_Task material_

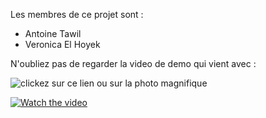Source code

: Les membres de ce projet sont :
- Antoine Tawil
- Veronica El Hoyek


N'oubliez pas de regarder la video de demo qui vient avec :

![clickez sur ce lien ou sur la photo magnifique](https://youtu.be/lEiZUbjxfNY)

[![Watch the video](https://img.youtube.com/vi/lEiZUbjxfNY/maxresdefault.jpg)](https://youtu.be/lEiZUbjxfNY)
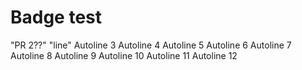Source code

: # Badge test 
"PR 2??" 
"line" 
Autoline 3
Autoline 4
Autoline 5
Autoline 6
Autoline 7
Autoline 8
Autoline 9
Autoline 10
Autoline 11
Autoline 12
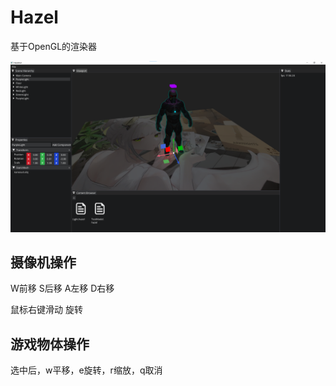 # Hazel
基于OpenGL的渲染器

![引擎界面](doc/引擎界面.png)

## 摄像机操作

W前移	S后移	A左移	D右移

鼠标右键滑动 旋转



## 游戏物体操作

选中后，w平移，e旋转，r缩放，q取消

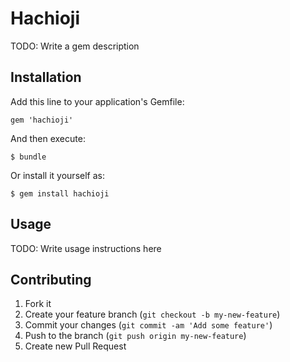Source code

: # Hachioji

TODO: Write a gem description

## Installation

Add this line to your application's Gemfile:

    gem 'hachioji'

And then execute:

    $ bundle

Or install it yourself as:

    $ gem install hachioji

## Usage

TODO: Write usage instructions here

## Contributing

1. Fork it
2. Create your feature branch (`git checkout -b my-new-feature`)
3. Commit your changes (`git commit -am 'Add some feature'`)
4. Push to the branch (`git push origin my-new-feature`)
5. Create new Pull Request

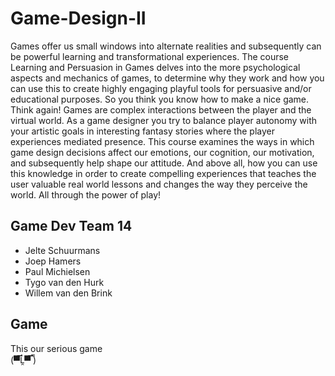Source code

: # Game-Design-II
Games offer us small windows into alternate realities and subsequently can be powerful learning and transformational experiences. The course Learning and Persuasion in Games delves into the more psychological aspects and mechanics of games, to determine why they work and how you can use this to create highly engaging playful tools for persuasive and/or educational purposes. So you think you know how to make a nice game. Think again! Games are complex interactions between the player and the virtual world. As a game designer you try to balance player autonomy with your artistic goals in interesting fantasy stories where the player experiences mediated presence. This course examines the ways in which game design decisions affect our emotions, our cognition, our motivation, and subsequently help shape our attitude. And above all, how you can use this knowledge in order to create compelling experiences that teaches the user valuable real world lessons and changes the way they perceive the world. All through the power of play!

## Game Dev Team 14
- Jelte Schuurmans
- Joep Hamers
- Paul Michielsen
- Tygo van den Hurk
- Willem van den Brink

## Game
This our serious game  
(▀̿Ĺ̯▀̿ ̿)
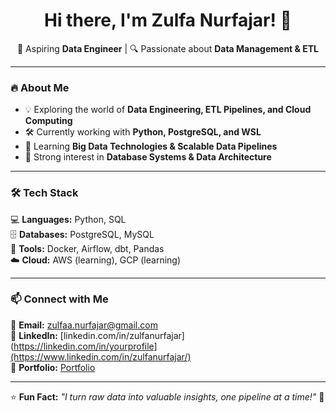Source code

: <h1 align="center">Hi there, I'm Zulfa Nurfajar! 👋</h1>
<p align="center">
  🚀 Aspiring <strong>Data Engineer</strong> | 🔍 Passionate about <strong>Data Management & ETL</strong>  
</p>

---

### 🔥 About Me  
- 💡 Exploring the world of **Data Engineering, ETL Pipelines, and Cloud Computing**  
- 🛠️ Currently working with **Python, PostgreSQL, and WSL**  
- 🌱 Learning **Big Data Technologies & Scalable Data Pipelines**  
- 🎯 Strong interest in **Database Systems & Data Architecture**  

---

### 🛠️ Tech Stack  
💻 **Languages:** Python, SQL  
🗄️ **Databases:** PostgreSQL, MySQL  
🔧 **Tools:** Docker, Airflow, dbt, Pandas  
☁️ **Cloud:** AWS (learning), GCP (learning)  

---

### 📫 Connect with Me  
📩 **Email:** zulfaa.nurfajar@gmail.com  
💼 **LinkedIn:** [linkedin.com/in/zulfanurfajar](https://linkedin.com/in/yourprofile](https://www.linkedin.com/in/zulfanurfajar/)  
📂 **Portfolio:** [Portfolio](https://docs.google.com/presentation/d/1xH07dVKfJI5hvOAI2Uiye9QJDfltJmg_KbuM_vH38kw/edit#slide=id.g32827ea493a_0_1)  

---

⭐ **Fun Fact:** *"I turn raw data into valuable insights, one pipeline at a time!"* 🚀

---

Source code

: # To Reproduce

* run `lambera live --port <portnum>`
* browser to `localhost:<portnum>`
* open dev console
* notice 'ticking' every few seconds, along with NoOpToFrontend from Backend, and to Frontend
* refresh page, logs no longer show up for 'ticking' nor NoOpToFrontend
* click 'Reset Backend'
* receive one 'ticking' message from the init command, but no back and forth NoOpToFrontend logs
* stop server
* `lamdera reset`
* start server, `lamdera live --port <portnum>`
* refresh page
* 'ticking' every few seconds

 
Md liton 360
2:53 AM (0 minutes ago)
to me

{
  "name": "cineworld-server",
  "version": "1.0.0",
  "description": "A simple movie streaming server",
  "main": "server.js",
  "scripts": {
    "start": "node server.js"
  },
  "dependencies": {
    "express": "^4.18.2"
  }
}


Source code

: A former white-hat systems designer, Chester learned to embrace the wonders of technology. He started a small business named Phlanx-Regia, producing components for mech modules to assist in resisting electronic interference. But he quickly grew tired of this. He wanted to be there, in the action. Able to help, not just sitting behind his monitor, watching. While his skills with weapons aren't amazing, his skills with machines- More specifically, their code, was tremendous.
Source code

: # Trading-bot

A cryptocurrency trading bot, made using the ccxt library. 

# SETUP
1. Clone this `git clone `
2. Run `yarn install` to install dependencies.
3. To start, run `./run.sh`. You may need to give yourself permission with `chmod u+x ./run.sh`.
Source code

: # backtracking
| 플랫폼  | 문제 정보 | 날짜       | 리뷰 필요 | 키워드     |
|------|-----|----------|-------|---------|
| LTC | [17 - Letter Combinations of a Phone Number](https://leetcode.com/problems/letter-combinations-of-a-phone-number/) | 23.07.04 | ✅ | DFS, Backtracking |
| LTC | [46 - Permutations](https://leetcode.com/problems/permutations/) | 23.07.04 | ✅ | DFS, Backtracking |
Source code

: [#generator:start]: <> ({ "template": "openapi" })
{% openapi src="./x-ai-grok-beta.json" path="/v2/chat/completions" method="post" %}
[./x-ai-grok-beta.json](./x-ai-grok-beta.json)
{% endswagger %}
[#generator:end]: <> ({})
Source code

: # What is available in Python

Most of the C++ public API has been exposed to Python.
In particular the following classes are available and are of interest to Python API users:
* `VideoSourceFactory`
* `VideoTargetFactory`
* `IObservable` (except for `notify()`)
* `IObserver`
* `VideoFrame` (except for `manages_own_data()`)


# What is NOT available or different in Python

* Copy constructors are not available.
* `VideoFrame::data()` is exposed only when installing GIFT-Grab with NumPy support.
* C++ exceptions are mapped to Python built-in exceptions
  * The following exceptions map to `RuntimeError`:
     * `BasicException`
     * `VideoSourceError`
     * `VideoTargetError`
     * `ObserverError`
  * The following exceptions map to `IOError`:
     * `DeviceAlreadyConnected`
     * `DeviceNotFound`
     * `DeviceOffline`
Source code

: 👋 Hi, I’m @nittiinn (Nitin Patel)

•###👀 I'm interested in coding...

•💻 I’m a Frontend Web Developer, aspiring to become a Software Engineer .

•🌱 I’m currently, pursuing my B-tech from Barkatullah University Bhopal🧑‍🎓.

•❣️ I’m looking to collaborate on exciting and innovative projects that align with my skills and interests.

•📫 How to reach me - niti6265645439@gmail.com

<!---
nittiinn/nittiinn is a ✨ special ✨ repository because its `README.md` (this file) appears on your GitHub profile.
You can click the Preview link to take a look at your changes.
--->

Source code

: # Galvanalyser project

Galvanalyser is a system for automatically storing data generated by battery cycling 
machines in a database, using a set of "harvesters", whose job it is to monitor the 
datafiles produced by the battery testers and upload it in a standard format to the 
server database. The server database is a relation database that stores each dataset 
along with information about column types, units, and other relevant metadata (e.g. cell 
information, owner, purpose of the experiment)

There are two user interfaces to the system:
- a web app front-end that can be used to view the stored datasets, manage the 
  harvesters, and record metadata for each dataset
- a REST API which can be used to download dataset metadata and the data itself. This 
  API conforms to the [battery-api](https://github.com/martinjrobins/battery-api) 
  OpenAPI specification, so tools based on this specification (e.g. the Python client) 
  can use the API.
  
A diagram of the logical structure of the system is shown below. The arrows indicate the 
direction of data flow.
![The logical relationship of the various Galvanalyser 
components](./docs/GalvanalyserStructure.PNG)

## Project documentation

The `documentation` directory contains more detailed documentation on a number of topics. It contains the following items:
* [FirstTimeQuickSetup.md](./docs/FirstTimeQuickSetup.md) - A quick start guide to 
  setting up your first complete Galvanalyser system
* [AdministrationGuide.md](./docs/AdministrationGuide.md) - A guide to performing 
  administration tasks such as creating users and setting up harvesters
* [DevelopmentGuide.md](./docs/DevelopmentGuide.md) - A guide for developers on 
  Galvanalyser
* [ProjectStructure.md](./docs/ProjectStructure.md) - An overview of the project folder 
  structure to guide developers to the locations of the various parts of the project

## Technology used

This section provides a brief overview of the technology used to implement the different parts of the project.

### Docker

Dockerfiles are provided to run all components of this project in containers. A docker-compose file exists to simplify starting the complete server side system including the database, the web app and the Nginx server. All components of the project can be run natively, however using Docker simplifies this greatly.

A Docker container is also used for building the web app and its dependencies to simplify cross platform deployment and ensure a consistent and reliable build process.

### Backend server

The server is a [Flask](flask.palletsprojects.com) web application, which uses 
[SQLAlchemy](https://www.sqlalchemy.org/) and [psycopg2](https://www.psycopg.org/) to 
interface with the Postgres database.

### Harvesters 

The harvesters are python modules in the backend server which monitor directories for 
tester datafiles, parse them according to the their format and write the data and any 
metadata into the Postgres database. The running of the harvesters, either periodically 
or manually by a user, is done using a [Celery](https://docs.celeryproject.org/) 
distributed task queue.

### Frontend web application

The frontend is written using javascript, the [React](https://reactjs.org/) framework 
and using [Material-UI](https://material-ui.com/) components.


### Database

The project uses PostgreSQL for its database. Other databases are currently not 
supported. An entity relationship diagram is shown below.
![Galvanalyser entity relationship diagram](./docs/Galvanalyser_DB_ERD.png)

--

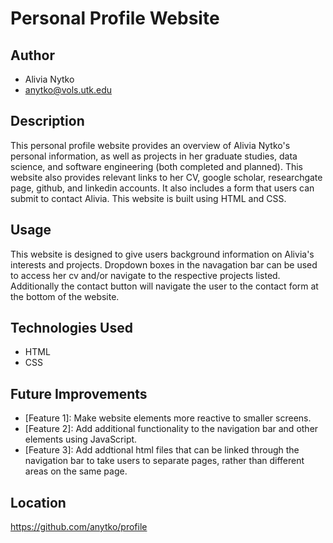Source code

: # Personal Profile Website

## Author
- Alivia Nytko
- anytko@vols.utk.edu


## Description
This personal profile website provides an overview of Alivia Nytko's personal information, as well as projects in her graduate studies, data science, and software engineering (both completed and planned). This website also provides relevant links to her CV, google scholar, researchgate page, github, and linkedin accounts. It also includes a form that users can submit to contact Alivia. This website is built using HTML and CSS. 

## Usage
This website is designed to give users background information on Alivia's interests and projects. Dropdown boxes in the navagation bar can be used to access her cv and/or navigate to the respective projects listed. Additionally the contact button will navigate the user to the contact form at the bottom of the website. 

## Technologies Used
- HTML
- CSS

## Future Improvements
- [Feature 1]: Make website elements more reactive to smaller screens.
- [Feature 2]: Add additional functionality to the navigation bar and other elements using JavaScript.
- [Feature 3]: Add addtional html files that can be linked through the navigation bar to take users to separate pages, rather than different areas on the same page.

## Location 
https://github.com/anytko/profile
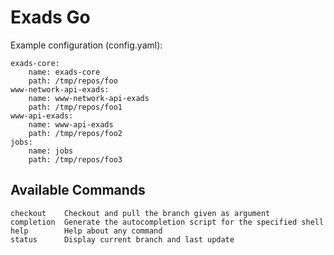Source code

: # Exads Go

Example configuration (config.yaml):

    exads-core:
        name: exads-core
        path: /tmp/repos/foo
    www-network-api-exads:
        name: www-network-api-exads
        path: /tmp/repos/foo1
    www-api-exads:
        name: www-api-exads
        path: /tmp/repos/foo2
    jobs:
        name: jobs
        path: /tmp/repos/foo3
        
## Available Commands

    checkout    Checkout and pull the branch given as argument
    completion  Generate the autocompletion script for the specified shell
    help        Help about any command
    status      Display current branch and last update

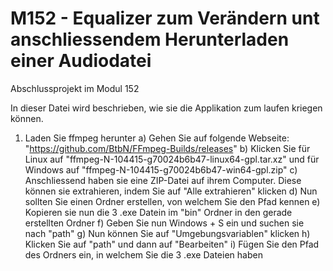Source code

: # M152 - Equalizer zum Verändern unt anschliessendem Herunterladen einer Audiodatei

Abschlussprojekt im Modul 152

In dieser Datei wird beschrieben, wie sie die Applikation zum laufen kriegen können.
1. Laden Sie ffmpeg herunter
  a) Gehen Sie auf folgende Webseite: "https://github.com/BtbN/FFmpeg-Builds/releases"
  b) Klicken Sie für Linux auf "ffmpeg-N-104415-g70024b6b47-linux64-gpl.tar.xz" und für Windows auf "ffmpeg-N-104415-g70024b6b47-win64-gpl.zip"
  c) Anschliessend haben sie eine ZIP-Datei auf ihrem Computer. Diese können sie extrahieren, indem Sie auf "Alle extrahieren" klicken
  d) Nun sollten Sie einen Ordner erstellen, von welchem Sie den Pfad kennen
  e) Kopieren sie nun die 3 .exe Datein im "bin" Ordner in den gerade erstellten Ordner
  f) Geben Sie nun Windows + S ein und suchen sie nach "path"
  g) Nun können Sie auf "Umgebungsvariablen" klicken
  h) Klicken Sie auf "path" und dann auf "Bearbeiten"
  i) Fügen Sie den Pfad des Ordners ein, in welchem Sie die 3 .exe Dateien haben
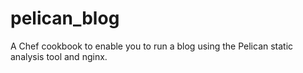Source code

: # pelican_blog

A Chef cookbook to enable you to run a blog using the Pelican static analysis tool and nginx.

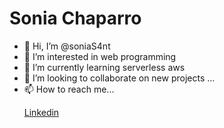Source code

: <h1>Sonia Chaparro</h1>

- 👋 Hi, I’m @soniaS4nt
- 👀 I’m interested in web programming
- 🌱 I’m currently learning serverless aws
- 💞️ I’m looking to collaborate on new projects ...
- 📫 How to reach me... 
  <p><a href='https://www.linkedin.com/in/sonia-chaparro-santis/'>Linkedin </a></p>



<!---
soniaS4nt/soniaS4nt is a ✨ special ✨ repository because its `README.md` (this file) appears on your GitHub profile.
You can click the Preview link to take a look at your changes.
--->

_Work item_
Send back an exact copy of only the lines from the line with "supported. An entity" up to and including the line with "entity relationship diagram](./docs/Galvanalyser_DB_ERD.png)" in the data above.

_Response_
supported. An entity relationship diagram is shown below.
![Galvanalyser entity relationship diagram](./docs/Galvanalyser_DB_ERD.png)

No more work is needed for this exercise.